Et plus le soleil descendait, plus il sentait la douleur le serrer, comme un étau.
Il revit son regard quand elle l'avait quitté. Cette larme qui avait coulé sans bruit. Il aurait voulu tout effacer. Revenir en arrière. Lui dire qu’il comprenait. Qu’il acceptait. Qu’il prendrait même un seul jour de plus, s’il ne pouvait avoir rien d’autre.
Il murmura son prénom, cent fois, comme une prière vaine.
— Livia... Reviens-moi. Je t’en supplie.
Elle ne revint pas. La nuit tomba, chaude, sans étoile.
Il resta seul sur la place de l’église. La scène avait été démontée. Le silence avait repris ses droits. Un chat passa entre les pavés, indifférent. Le vent soulevait un peu de poussière, comme un soupir ancien. Il s’assit sur le muret, à l’endroit exact où elle s’asseyait toujours. Il ferma les yeux. Longtemps. Le vide qui l’habitait était immense. Un trou béant dans sa poitrine, qu’aucune parole, aucun souvenir ne put combler.
Il ne savait pas encore que le lendemain, il franchirait une porte qu’on ne franchit qu’une fois.

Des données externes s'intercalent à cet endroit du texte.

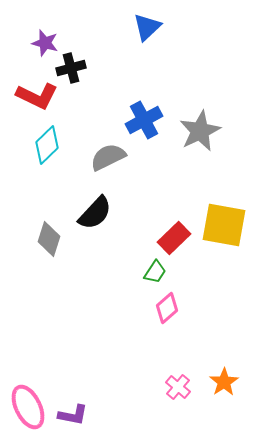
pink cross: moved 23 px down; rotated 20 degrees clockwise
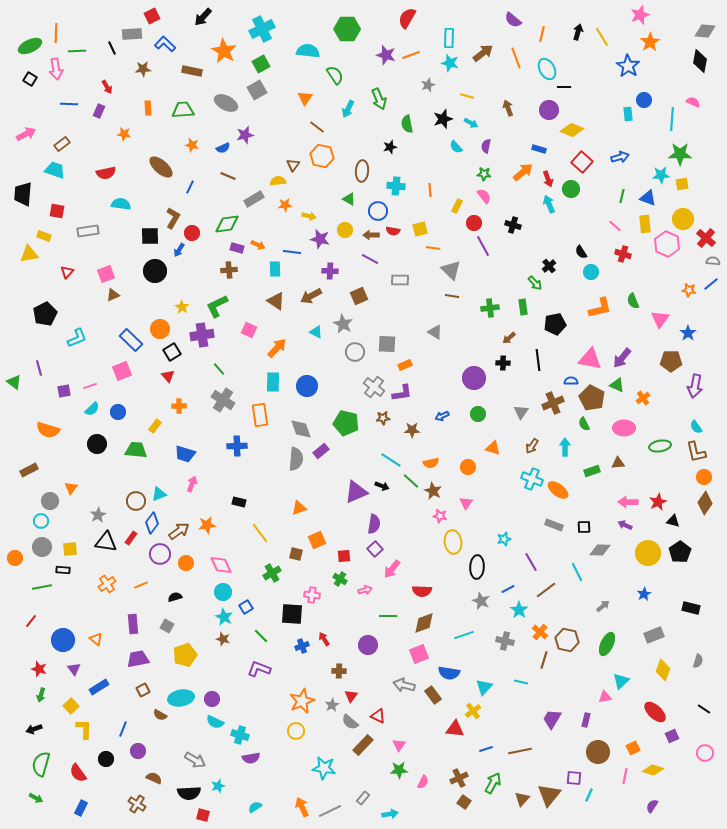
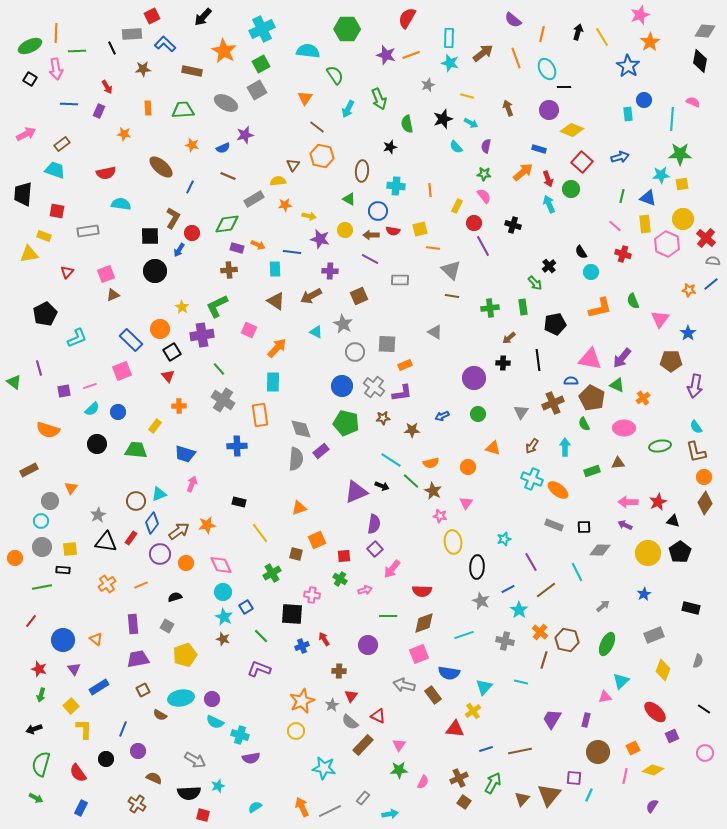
blue circle at (307, 386): moved 35 px right
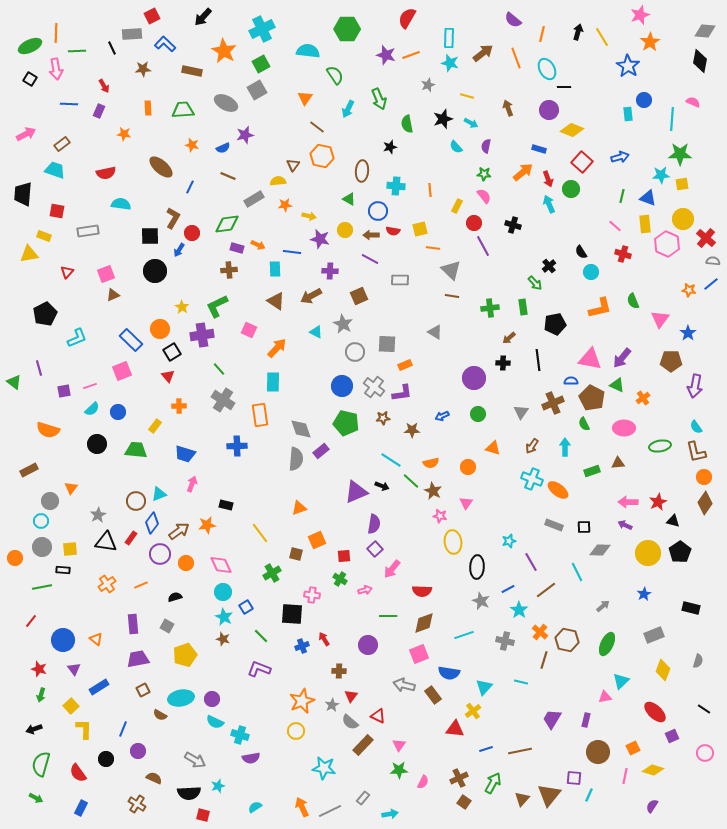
red arrow at (107, 87): moved 3 px left, 1 px up
black rectangle at (239, 502): moved 13 px left, 3 px down
cyan star at (504, 539): moved 5 px right, 2 px down
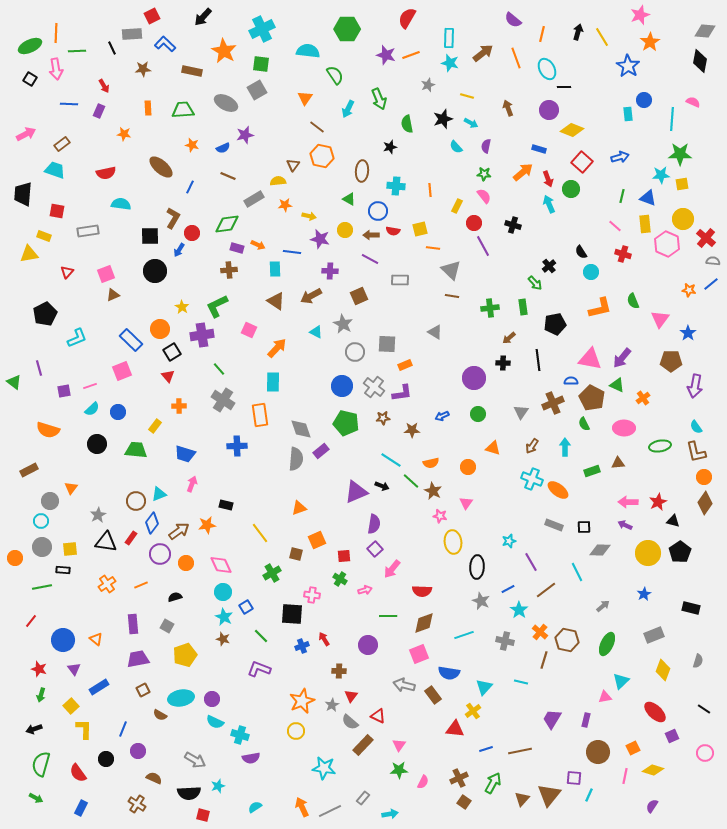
green square at (261, 64): rotated 36 degrees clockwise
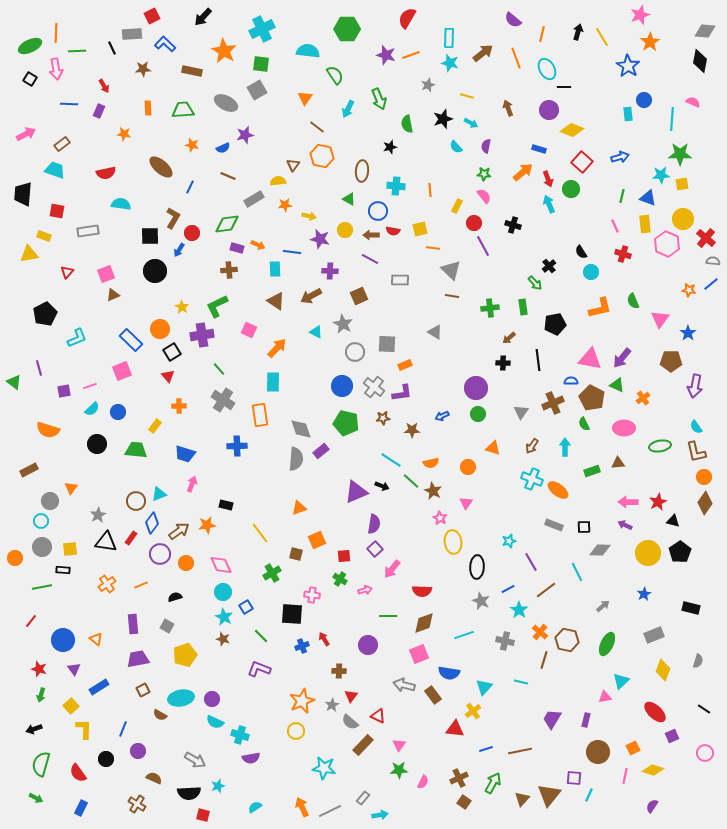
pink line at (615, 226): rotated 24 degrees clockwise
purple circle at (474, 378): moved 2 px right, 10 px down
pink star at (440, 516): moved 2 px down; rotated 16 degrees clockwise
cyan arrow at (390, 814): moved 10 px left, 1 px down
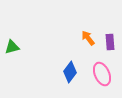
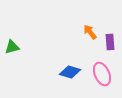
orange arrow: moved 2 px right, 6 px up
blue diamond: rotated 70 degrees clockwise
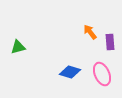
green triangle: moved 6 px right
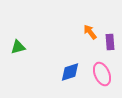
blue diamond: rotated 35 degrees counterclockwise
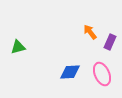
purple rectangle: rotated 28 degrees clockwise
blue diamond: rotated 15 degrees clockwise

En rentrant, il prépara son sac. Qu'est-ce qui pouvait le retenir à présent. Au petit matin il sortit sans but, les mains dans les poches, le cœur vide. La lumière était pâle, encore voilée par les brumes. Le village dormait encore.
Et puis...
Il la vit. Debout, seule, au milieu de la place. Là où ils s’étaient croisés la toute première fois. La robe claire. Les cheveux attachés. Le regard baissé. Il s’arrêta. Son souffle se coupa net. Puis il courut. Il ne réfléchit pas. Il ne chercha pas de mot.
Il l’enlaça. Fort. Longtemps. Comme s’il avait attendu ce geste toute sa vie. Elle ne bougea pas. Elle resta contre lui, la tête nichée contre son cou.

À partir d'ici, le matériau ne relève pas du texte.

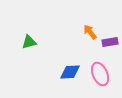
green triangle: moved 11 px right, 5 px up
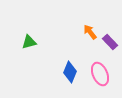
purple rectangle: rotated 56 degrees clockwise
blue diamond: rotated 65 degrees counterclockwise
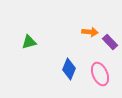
orange arrow: rotated 133 degrees clockwise
blue diamond: moved 1 px left, 3 px up
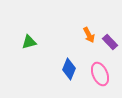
orange arrow: moved 1 px left, 3 px down; rotated 56 degrees clockwise
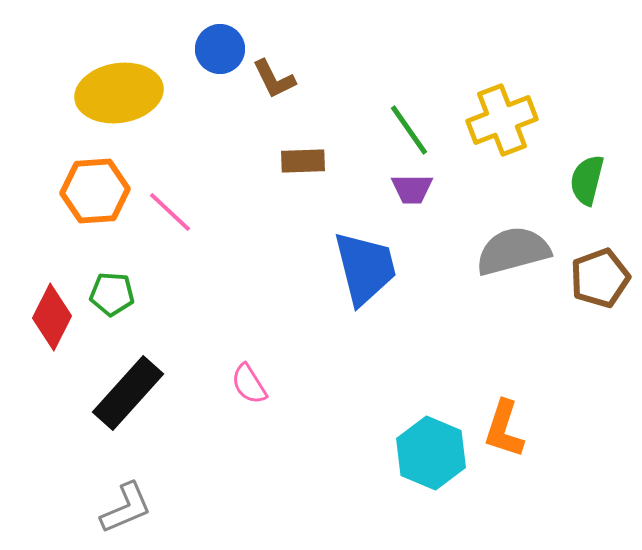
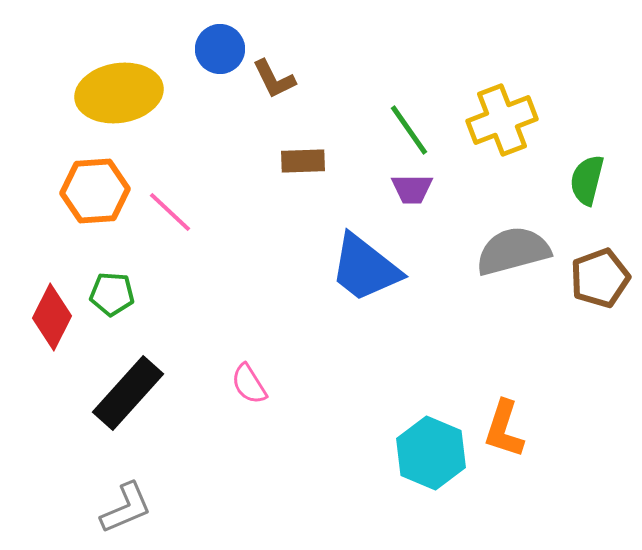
blue trapezoid: rotated 142 degrees clockwise
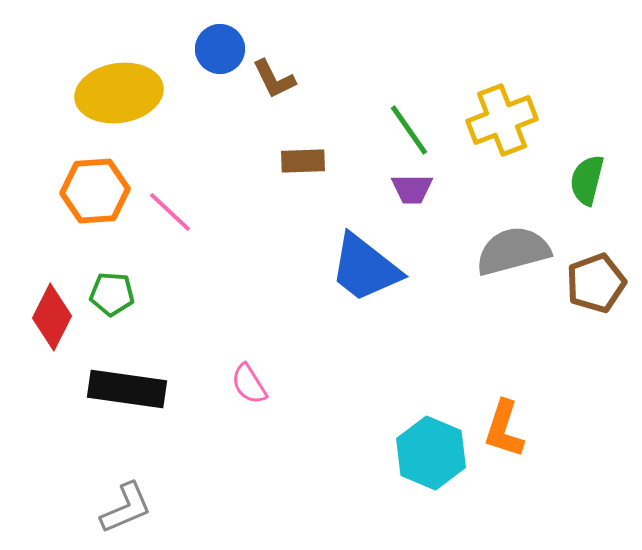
brown pentagon: moved 4 px left, 5 px down
black rectangle: moved 1 px left, 4 px up; rotated 56 degrees clockwise
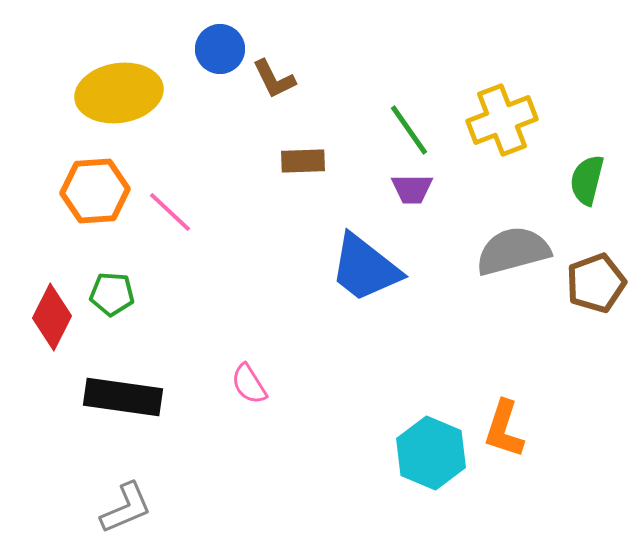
black rectangle: moved 4 px left, 8 px down
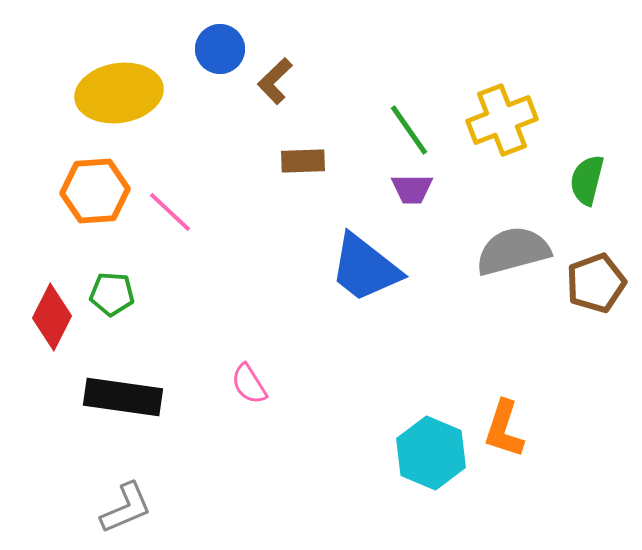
brown L-shape: moved 1 px right, 2 px down; rotated 72 degrees clockwise
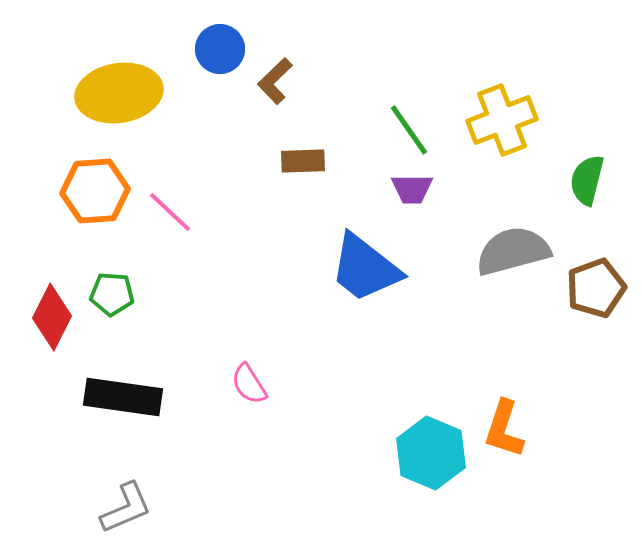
brown pentagon: moved 5 px down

— Tu es revenue, souffla-t-il.
— Je ne suis jamais partie.
Il recula juste assez pour la regarder.
— Je suis désolé... Pour tout. Je t’ai blessée. Je voulais comprendre, mais j’ai oublié de te voir. Juste te voir, toi.
Elle posa ses mains sur ses joues, avec une tendresse immense. Ses yeux brillaient. Pas de larmes, cette fois. Juste une lumière étrange, chaude, presque résignée.
— Je ne veux pas être celle qui laissera une plaie en toi, murmura-t-elle.
— Tu es celle qui m’a réveillé, Livia. Ne me prive pas de ça.
Elle ferma les yeux une seconde, comme si elle écoutait quelque chose au fond d’elle-même.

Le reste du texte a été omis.